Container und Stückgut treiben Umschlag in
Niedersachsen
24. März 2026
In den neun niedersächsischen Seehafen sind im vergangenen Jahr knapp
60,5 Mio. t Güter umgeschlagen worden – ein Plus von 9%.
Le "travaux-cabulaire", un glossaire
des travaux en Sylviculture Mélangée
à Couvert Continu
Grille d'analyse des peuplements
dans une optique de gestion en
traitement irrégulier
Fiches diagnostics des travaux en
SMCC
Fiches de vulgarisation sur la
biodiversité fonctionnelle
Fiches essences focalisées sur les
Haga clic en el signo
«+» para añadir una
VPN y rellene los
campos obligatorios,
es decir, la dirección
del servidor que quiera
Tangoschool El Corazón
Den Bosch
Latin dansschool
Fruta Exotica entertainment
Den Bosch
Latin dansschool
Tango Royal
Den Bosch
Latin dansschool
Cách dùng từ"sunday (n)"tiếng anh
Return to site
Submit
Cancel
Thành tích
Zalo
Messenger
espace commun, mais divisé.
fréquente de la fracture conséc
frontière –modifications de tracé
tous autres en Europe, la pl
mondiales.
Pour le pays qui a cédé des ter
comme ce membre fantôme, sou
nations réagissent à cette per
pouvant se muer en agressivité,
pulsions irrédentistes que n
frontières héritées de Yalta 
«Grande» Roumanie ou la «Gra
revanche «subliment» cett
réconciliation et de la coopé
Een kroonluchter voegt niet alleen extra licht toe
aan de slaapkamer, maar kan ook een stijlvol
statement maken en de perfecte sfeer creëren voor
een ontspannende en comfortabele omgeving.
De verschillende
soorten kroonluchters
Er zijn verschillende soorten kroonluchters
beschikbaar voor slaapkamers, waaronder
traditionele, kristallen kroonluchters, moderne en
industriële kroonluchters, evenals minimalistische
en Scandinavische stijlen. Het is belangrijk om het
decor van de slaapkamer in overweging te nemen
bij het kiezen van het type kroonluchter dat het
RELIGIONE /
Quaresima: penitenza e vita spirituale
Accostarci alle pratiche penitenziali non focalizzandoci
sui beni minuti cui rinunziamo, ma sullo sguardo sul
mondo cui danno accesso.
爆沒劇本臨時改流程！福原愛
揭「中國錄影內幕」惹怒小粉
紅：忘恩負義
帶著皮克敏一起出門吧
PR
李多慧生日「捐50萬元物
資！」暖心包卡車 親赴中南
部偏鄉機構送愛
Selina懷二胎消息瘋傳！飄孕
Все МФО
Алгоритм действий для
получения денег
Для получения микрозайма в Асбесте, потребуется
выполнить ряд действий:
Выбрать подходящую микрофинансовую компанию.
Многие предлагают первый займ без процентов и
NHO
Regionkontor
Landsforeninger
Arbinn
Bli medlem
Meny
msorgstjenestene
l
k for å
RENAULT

About this task: Return each line from the data where the string "travaux" can be found.

Exercise answer:
Le "travaux-cabulaire", un glossaire
des travaux en Sylviculture Mélangée
Fiches diagnostics des travaux en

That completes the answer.